Appellant claims that his counsel could have suggested that appellant challenge the November 1999 indictment — which did not include appellant’s pre-deportation aggravated felony conviction, a necessary element for the potential 20-year prison term of 8 U.S.C. § 1326(b)(2)—under Apprendi v. New Jersey, 530 U.S. 466, 120 S.Ct. 2348, 147 L.Ed.2d 435 (2000), rather than plead to the August 2000 Information that expressly included this prior conviction. Not only is this alternative strategy unrelated to the alleged conflict of interest, it does not even represent a viable challenge. Apprendi expressly limited its holding to any fact “[o]ther than a fact of a prior conviction,” id. at 490, and preserved the viability of Almendarez-Torres v. United States, 523 U.S. 224, 118 S.Ct. 1219, 140 L.Ed.2d 350 (2000).

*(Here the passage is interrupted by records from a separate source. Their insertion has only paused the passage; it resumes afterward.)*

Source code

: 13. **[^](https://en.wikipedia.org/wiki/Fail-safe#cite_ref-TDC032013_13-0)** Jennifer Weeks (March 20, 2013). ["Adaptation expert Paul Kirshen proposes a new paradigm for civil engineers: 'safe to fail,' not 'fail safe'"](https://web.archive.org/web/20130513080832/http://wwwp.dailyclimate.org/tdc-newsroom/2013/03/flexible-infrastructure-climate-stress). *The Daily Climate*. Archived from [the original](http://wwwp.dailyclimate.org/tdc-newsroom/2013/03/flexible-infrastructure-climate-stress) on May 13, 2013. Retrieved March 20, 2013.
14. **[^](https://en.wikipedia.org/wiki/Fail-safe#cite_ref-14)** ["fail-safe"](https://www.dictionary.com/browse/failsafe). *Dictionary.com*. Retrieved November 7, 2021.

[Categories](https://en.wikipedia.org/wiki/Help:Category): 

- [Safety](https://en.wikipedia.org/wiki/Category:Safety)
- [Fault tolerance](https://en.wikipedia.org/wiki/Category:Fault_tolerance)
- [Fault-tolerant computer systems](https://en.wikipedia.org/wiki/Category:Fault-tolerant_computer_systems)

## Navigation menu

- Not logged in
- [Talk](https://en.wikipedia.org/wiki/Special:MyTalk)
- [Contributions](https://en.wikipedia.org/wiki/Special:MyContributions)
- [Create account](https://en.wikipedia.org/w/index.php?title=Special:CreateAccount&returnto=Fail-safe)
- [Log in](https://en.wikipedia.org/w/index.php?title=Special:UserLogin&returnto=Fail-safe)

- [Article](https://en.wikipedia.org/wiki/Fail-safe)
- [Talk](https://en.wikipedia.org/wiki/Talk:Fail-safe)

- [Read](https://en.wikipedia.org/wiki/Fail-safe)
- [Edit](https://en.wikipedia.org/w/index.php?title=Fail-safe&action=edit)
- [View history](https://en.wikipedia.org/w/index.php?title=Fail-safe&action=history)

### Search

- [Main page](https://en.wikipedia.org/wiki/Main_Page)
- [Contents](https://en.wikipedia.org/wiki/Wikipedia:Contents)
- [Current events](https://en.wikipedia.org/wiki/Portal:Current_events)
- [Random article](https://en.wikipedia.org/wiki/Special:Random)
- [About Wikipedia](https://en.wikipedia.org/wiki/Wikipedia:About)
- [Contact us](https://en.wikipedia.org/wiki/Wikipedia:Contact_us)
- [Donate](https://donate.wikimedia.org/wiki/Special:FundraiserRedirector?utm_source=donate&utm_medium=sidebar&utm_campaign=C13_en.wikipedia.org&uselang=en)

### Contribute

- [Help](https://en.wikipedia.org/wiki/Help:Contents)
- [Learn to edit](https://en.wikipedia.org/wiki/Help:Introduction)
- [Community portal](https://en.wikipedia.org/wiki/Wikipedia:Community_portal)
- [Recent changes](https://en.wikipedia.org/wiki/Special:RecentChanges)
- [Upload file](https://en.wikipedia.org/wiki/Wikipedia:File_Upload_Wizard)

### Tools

Appellant also asserts that the trial court misapplied the sentencing guidelines in refusing to grant a sixteen-day downward departure under U.S.S.G. § 5G1.3(b) for the time he served in state prison. Appellant is incorrect. While a district court’s discretionary refusal to depart downward is usually unreviewable on appeal, misapplication of the sentencing guidelines is reviewable error. United States v. Kalust, 249 F.3d 106, 110 (2d Cir.2001). However, by its own terms, section 5G1.3(b) only applies to a prior term of imprisonment that “resulted from offense(s) that have been fully taken into account in the determination of the offense level for the instant offense.” U.S.S.G. § 5G1.3(b) (2001). Here, appellant’s alleged crimes after reentry, for which he was being held in state prison, cannot be pertinent to the elements the district court considered in imposing appellant’s federal sentence, namely unlawful reentry and conviction for an aggravated felony prior to deportation. Therefore, we lack jurisdiction to review the district court’s denial of a downward departure.
We find the remainder of the appellant’s arguments to be without merit and for these reasons, the order and judgment of the district court is AFFIRMED.